WHAT NEEDS TO BE DONE: Recast the lines of the records below as a numbered list, leaving out the blank lines. Don't include the pictures in your answer.

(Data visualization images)
▶

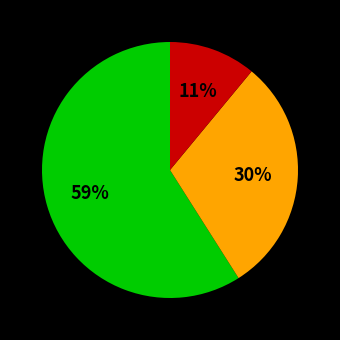

What percentage is the avg slice, to the nearest percent?

59%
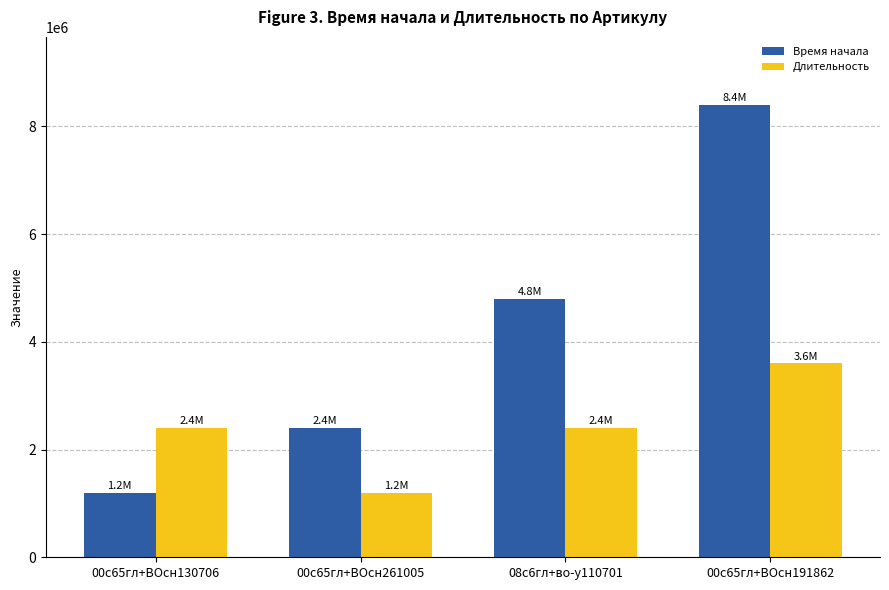

How many bars are there in total?

8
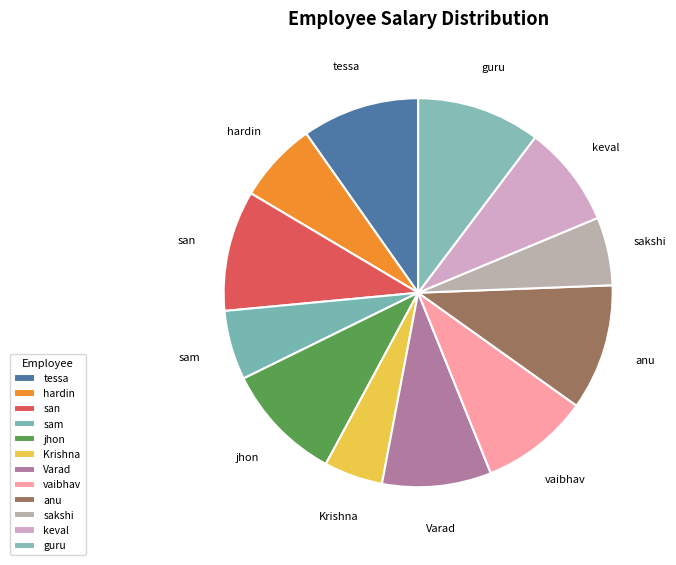

Is it true that tessa is 10% of the pie?

True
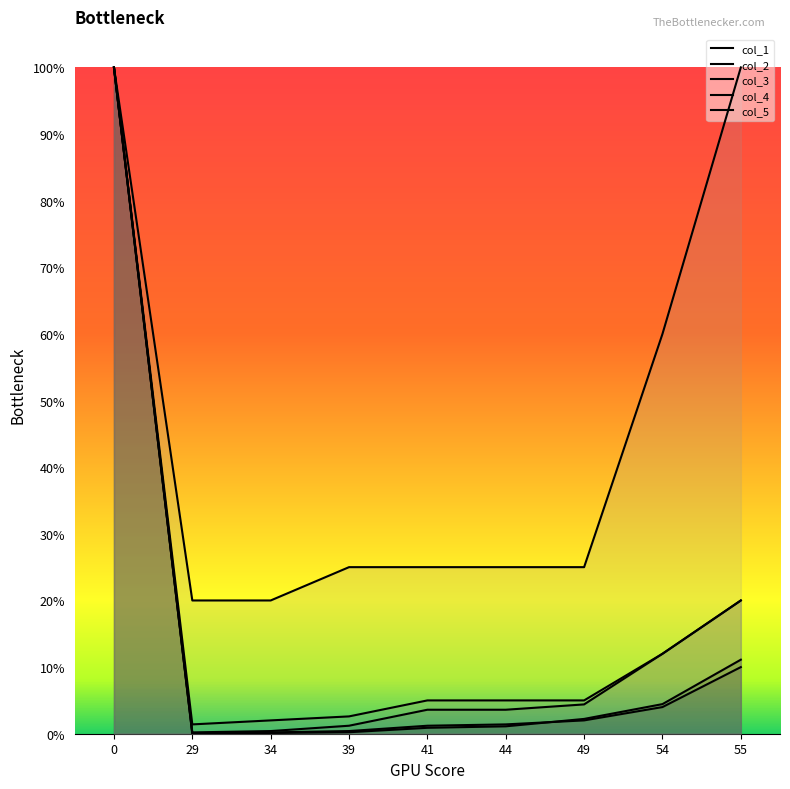

True or false: col_5 and col_2 cross at least once.

False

◀

TASK ANSWER:
1. What percentage is the avg slice, to the nearest percent?
2. 59%
3. How many bars are there in total?
4. 8
5. Is it true that tessa is 10% of the pie?
6. True
7. True or false: col_5 and col_2 cross at least once.
8. False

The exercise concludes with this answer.